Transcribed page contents
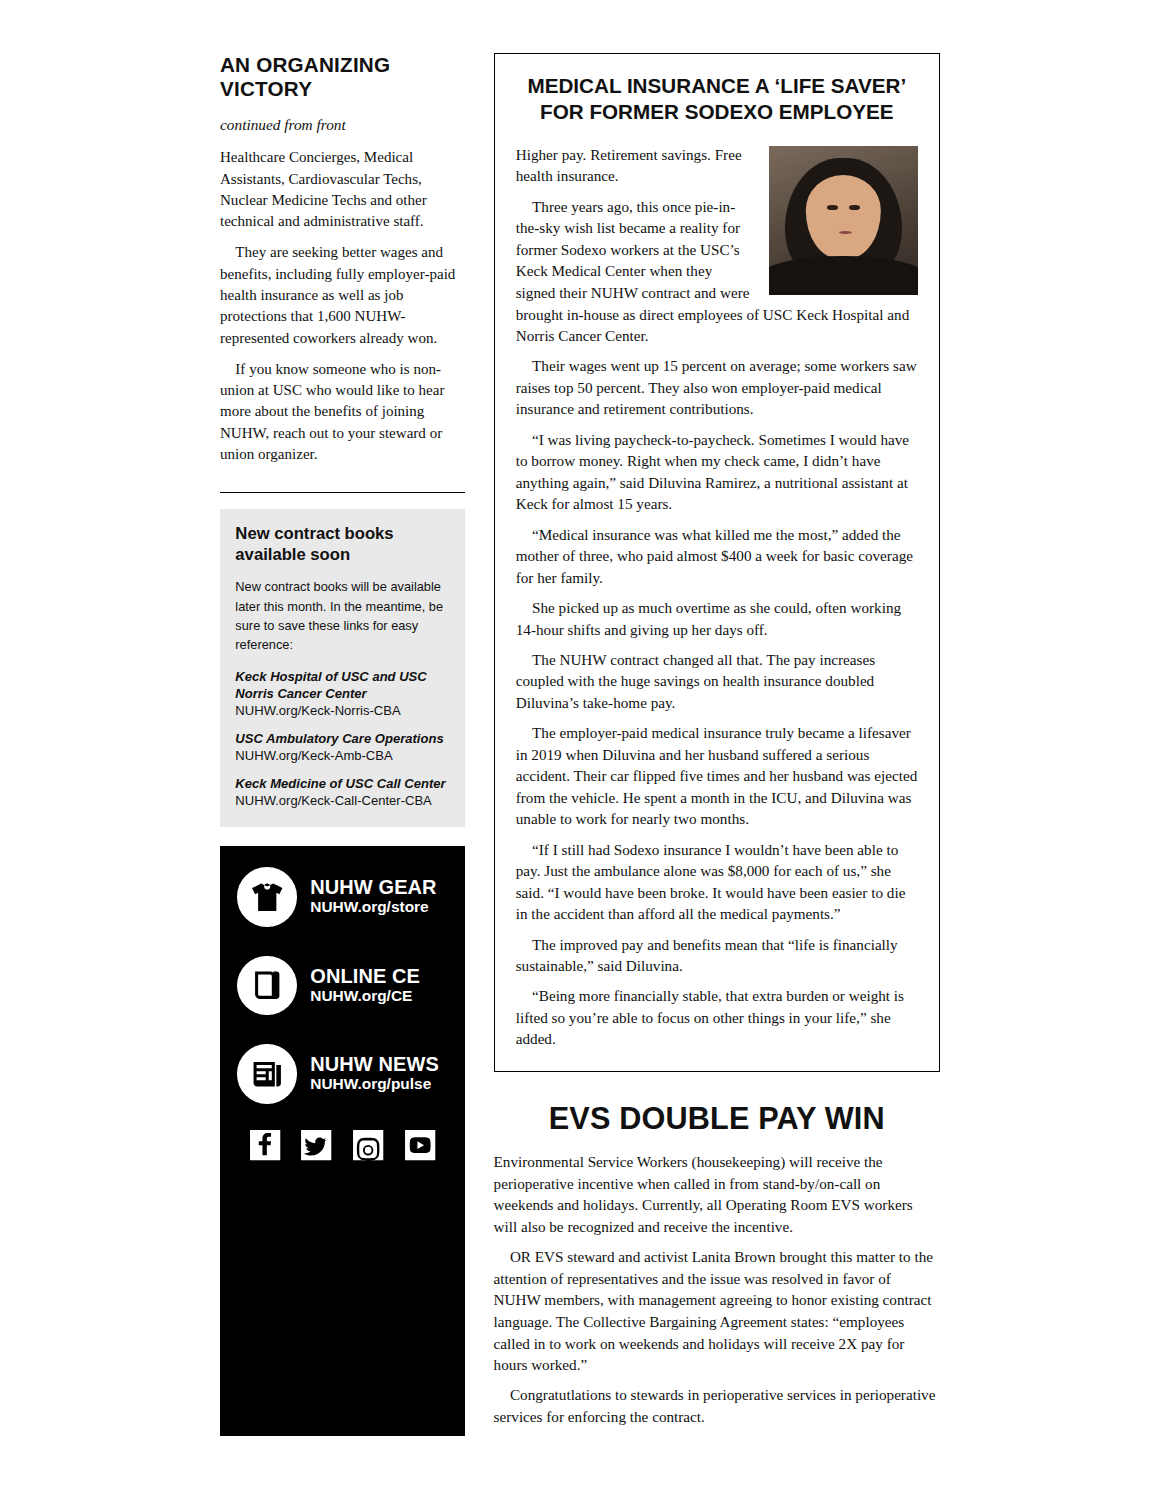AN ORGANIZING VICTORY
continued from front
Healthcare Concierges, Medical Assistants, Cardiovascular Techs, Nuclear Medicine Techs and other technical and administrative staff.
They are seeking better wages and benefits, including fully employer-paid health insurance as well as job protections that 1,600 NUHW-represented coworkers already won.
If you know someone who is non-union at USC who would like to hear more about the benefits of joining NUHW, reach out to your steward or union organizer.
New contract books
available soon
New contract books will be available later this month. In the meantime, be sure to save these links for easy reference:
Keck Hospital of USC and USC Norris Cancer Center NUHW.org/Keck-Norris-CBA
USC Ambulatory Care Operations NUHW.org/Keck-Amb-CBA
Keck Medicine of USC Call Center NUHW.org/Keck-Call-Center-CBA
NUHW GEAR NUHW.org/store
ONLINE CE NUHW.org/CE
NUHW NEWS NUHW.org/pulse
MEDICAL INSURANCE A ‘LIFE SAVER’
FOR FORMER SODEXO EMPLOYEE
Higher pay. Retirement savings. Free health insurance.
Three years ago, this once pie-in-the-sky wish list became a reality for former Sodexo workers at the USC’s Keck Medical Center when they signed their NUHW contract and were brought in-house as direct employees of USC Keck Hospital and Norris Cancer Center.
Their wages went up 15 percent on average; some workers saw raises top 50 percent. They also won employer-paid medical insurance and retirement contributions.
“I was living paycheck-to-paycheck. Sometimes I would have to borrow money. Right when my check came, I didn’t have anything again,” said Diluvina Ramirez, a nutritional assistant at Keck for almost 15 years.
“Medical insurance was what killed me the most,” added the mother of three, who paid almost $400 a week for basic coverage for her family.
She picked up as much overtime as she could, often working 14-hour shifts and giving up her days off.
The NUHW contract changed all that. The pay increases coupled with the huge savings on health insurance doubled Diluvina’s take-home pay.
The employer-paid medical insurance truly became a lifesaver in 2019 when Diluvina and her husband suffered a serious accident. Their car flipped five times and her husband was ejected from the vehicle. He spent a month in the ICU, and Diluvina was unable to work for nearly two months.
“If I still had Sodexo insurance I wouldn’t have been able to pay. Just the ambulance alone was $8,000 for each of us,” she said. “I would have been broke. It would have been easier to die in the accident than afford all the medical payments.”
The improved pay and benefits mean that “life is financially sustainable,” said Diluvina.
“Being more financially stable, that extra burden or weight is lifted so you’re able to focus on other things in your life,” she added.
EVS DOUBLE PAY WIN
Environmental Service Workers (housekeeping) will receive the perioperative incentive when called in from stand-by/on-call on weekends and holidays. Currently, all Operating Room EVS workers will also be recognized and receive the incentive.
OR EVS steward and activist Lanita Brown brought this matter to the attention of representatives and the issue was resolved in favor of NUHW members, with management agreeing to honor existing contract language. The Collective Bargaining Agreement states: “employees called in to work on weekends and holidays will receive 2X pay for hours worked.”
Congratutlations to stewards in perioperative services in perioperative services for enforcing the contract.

» **About this task**: In the records, which lines mention the word "savings"? Copy those lines.

» **Response to this exercise**:
Higher pay. Retirement savings. Free health insurance.
The NUHW contract changed all that. The pay increases coupled with the huge savings on health insurance doubled Diluvina’s take-home pay.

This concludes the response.